体内に「ICチップ」、国内も30人以上 解錠や承認、電子決済にも 普及へ環境整備必要 (1/2ページ)

手に埋め込んだICチップで解錠する「お多福ラボ」の浜道崇社長=8月4日、大阪市
手に埋め込んだICチップで解錠する「お多福ラボ」の浜道崇社長=8月4日、大阪市【拡大】

 センサーにかざすだけで解錠や電子承認ができる極小のICチップを手など体内に埋め込む人が国内に出始めた。利用者は30人以上に上るとされ「人間と機械の融合」に向けた第一歩の技術と歓迎するが、日本では医師以外が他人へ埋め込むと医師法に違反するとの指摘がある。電子決済など対応するサービスが増えれば国内でも普及する可能性があり、安全性確保などの議論が求められそうだ。

 フェリカに非対応

 大阪市中央区のIT会社「お多福ラボ」。浜道崇社長(39)が入り口のセンサーに手を近づけると、扉に設置された機器が青く光り「ガチャン」と解錠した。2月に近距離無線通信のチップを人さし指と親指の付け根付近に埋め込んだといい「鍵が要らなくて本当に便利」と笑う。

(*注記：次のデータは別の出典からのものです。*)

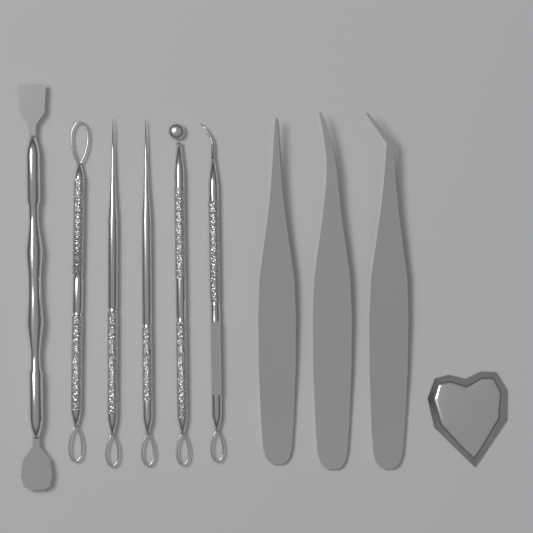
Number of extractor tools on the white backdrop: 6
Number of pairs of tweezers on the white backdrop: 3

 チップは直径2ミリ、長さ1センチほどの円筒形で海外の企業が販売。米国ではコピー機の使用や買い物ができるように、希望する従業員の手に埋め込む企業も現れた。スウェーデンでは電車の乗車券の代わりに使えるサービスもある。パスワードを打ち込まずにスマートフォンが使えるなどの利点もあるという。

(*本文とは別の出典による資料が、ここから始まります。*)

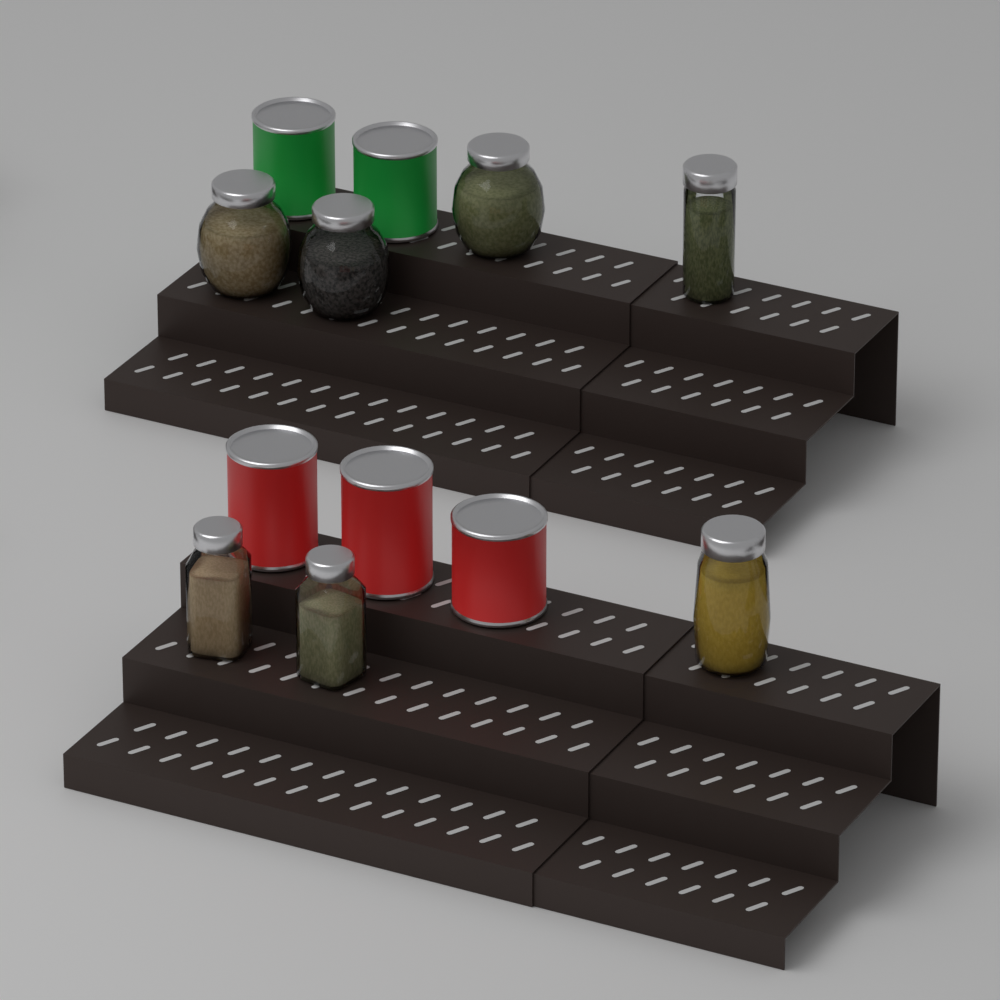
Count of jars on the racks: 7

 ただ日本では近距離無線通信の技術は鉄道の改札などに使われている「FeliCa(フェリカ)」が主流。浜道さんが埋め込んだのは「タイプA」と呼ばれる別のチップで、利用できる国内サービスは限られている。フェリカ対応の体内用チップは普及しておらず、お多福ラボではタイプAの利便性を国内で高めようと、社内手続きの電子承認に使える技術の開発を進めている。